--- Tasks to perform ---
(1) In the post about Dean and Cas, how long does the writer say the show's writers have worked with these tools?
(2) In the post about Dean and Cas, rewrite the paragraph beginning "What I believe in, very firmly" in fewer words, keeping its main points.
(3) List every person named in the post about Dean and Cas.

--- Passage provided ---

○ ○ ○ ○ ○ ○ ○

Losing Cas has derailed or stopped Dean’s progression twice. Hugely. Majorly so. And however romantic the undertones, the reality of it (the way I see it) is that it’s unhealthy. Instead of Dean unconsciously relying on Cas to be his compass, since Cas represents faith to Dean, Dean should have faith in himself regardless. Same goes for Cas, but I think Cas is a little farther along here, because he’s stepped into the place of humanity himself many times over, especially this season, in how he relates himself to Jack (though Cas still refers to himself not as a human of course not but rather as a thing) (never over it), and in how Jack chose Cas as father figure, which is just all shades of pretty.
Dean and Cas’ relationship will be happy and balanced when both of them are moving into their true identities, chill to be themselves, no more armour to be seen.
Gah! I want it for them so badly. *clutches at heart*
Your ask is pretty much you bright-eyed and bushy-tailed agreeing with the idea of Destiel not having to happen, but that it happening will deepen the overall message of the show, once the narrative truly wraps up and we land in what that message was always (or not) meant to be, yeah? 
I mean, I sincerely think they don’t have to deliver on anything, because, as said, the narrative could be tied up without the love story coming to a conclusion, but I believe the writers want the love story to conclude, because of how intentional the subtext has always been, and because of how important Cas has been, subtextually, to Dean’s progression. That takes thought power. That takes awareness and love and care. Immense love and care for these characters and their needs and wants. And huge respect for the narrative as a whole. The writers have worked with these tools for going on fifteen years and for a reason. I cannot fathom that it’d be for no good reason. The reason for it is right there in the narrative.
But I don’t need to argue for this. We all know this. :P
What I believe in, very firmly, is that the writers also don’t want the love story to conclude ahead of its time. Every time its been building towards an actual conclusion they haven’t changed their mind, they’ve just had to draw it out, because there was more story to tell, more character progression to explore, and I’m stoked that they now have the chance to finish this narrative and finish it the way they’ve envisioned it for the last few seasons. Or that Dabb envisions it now, as they know for certain they’re truly wrapping it up. Whichever it is.

○ ○ ○ ○ ○ ○ ○

--- Dataset ---

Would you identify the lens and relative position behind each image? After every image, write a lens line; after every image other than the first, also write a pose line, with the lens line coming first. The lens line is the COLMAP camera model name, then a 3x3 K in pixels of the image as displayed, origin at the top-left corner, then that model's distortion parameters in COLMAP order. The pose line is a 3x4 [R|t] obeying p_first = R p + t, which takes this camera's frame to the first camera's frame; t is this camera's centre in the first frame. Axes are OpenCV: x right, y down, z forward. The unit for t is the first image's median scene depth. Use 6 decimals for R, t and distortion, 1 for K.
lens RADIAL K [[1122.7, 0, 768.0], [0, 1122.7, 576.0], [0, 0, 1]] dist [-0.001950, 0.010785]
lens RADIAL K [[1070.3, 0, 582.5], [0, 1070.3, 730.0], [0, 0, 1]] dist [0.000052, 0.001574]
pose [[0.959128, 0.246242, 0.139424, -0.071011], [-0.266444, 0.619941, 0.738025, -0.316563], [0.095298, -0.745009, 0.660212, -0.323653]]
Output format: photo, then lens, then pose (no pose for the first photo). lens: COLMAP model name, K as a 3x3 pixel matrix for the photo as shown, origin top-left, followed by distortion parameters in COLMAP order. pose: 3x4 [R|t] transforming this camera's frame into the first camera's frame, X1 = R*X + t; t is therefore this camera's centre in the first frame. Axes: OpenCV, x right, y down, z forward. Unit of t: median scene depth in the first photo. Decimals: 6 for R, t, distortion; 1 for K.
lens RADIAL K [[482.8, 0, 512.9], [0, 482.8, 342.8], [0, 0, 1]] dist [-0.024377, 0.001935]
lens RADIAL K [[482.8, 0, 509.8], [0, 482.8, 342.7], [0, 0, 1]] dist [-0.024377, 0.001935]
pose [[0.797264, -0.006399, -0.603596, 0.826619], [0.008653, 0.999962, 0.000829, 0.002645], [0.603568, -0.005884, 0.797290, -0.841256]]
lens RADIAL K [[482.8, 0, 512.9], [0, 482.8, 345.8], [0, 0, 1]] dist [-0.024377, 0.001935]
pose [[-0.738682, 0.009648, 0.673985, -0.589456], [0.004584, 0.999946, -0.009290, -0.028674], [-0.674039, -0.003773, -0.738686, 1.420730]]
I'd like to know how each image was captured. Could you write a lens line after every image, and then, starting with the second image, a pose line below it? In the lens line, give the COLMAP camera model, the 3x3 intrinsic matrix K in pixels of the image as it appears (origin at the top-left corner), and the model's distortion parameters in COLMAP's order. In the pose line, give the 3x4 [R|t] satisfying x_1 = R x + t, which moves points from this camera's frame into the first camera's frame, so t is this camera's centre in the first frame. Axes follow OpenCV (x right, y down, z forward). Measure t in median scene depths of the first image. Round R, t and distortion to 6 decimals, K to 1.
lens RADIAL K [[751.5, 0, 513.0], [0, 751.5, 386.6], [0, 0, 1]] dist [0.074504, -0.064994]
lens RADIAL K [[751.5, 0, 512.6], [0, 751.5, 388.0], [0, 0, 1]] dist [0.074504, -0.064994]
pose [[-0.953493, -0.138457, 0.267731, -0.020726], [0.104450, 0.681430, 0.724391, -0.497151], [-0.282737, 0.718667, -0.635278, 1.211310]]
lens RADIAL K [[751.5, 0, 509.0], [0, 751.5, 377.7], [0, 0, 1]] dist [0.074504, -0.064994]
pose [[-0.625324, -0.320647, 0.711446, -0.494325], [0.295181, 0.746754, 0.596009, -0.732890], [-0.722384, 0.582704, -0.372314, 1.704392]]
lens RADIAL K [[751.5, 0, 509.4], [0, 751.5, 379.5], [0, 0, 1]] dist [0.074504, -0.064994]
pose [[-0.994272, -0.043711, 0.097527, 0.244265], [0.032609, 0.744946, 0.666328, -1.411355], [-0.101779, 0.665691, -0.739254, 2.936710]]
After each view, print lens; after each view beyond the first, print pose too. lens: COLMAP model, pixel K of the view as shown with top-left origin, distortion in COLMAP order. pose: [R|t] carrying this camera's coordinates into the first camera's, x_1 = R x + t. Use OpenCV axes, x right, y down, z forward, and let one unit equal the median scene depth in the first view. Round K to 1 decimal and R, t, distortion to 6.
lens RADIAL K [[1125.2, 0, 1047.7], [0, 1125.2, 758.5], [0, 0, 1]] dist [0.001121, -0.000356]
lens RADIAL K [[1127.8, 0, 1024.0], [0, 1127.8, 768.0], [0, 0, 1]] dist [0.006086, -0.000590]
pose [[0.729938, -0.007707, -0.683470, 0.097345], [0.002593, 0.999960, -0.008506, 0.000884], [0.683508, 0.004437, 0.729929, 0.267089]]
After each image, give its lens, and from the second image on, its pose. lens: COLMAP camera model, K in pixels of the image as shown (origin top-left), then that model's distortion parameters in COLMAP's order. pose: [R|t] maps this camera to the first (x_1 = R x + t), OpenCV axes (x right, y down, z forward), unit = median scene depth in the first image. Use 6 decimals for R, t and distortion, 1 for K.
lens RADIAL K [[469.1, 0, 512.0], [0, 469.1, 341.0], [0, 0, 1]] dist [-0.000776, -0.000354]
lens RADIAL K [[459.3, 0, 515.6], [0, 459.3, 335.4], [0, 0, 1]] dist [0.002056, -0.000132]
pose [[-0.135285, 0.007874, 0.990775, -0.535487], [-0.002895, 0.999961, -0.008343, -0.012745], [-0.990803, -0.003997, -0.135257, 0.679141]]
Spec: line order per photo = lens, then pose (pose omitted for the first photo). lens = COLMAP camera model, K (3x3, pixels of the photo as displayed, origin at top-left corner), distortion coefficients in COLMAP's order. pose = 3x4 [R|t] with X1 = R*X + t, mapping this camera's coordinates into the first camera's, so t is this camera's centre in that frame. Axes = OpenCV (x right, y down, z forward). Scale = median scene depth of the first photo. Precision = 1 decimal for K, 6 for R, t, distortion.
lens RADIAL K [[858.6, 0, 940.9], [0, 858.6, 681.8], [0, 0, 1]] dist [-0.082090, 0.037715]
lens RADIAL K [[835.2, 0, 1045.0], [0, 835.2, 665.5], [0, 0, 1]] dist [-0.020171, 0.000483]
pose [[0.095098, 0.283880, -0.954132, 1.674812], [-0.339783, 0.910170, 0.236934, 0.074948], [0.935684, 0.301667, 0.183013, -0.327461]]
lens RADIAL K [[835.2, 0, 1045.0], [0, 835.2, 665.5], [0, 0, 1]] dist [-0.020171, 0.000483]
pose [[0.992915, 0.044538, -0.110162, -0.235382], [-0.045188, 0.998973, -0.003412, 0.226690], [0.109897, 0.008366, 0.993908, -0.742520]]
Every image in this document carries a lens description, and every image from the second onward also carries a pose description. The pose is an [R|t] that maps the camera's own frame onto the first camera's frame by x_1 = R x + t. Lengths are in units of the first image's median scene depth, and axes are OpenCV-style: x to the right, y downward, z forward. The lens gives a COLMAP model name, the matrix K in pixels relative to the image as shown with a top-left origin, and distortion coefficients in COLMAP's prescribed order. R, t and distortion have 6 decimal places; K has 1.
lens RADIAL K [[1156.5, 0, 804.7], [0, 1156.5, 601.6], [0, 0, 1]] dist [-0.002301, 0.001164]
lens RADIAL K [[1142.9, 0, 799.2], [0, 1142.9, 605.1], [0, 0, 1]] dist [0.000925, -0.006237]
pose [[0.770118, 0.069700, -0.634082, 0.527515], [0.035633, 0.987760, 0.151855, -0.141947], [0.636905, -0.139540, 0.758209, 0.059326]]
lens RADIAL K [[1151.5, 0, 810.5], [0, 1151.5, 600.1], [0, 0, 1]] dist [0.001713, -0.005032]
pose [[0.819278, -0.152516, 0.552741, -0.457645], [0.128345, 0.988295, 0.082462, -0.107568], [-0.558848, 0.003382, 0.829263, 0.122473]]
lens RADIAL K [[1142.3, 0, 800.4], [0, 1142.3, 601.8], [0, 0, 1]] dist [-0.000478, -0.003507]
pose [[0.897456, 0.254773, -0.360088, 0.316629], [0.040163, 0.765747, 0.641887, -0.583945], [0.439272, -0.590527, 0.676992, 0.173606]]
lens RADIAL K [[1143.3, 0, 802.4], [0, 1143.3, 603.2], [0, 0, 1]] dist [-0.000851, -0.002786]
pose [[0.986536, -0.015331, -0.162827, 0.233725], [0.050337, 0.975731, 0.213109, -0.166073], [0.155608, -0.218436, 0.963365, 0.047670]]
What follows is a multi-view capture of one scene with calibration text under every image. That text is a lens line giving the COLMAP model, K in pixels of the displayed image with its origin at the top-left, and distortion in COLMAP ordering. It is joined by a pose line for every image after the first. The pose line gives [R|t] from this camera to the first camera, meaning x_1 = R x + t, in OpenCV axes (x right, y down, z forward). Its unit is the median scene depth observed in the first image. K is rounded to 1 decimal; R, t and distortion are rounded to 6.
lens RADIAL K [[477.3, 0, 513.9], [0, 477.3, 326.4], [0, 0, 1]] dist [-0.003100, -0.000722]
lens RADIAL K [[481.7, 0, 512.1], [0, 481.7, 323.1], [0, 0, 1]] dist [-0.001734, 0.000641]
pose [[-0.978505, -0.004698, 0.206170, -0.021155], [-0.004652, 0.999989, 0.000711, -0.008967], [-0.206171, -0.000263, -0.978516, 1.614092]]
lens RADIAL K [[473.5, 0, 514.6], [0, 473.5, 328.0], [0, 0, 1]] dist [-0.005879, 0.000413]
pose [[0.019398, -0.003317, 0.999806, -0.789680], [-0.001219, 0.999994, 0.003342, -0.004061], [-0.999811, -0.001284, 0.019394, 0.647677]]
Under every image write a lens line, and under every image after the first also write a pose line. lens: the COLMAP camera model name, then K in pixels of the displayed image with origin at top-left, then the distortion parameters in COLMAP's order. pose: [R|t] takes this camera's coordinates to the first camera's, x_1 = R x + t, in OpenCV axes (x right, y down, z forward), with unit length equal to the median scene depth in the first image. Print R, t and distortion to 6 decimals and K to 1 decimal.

○ ○ ○ ○ ○ ○ ○

--- Expected responses ---
(1) For going on fifteen years.

(2) The writers don't want the love story to conclude before its time. Each time it built toward a conclusion, they didn't change their minds. They drew it out because more story and character progression remained. The writer is glad they can now finish the narrative as they have envisioned it for the last few seasons, or as Dabb envisions it now that they know for certain it is wrapping up.

(3) Dean, Cas, Jack, Dabb